Diversification Opportunities for Samsung Electronics and Bank Rakyat
-0.78 | Correlation Coefficient |
Pay attention - limited upside
The 3 months correlation between Samsung and Bank is -0.78. Overlapping area represents the amount of risk that can be diversified away by holding Samsung Electronics Co and Bank Rakyat in the same portfolio, assuming nothing else is changed. The correlation between historical prices or returns on Bank Rakyat and Samsung Electronics is a relative statistical measure of the degree to which these equity instruments tend to move together. The correlation coefficient measures the extent to which returns on Samsung Electronics Co are associated (or correlated) with Bank Rakyat. Values of the correlation coefficient range from -1 to +1, where. The correlation of zero (0) is possible when the price movement of Bank Rakyat has no effect on the direction of Samsung Electronics i.e., Samsung Electronics and Bank Rakyat go up and down completely randomly.
Pair Corralation between Samsung Electronics and Bank Rakyat
Assuming the 90 days horizon Samsung Electronics Co is expected to generate 0.04 times more return on investment than Bank Rakyat. However, Samsung Electronics Co is 27.74 times less risky than Bank Rakyat. It trades about 0.1 of its potential returns per unit of risk. Bank Rakyat is currently generating about -0.09 per unit of risk. If you would invest 4,007 in Samsung Electronics Co on September 1, 2024 and sell it today you would earn a total of 53.00 from holding Samsung Electronics Co or generate 1.32% return on investment over 90 days.

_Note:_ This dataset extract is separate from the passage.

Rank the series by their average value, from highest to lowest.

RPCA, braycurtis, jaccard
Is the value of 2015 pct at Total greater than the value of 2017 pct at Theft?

Time Period | 3 Months [change] |
Direction | Moves Against |
Strength | Weak |
Accuracy | 100.0% |
Values | Daily Returns |
Samsung Electronics Co vs. Bank Rakyat
Performance |
Timeline |
Samsung Electronics |
Bank Rakyat |
Samsung Electronics and Bank Rakyat Volatility Contrast
Predicted Return Density |
Returns |
Pair Trading with Samsung Electronics and Bank Rakyat
The main advantage of trading using opposite Samsung Electronics and Bank Rakyat positions is that it hedges away some unsystematic risk. Because of two separate transactions, even if Samsung Electronics position performs unexpectedly, Bank Rakyat can make up some of the losses. Pair trading also minimizes risk from directional movements in the market. For example, if an entire industry or sector drops because of unexpected headlines, the short position in Bank Rakyat will offset losses from the drop in Bank Rakyat's long position.Samsung Electronics vs. Universal Electronics | Samsung Electronics vs. Vizio Holding Corp | Samsung Electronics vs. VOXX International | Samsung Electronics vs. Sony Group Corp |
Bank Rakyat vs. Piraeus Bank SA | Bank Rakyat vs. Turkiye Garanti Bankasi | Bank Rakyat vs. Delhi Bank Corp | Bank Rakyat vs. Uwharrie Capital Corp |
Check out your portfolio center.Note that this page's information should be used as a complementary analysis to find the right mix of equity instruments to add to your existing portfolios or create a brand new portfolio. You can also try the Pair Correlation module to compare performance and examine fundamental relationship between any two equity instruments.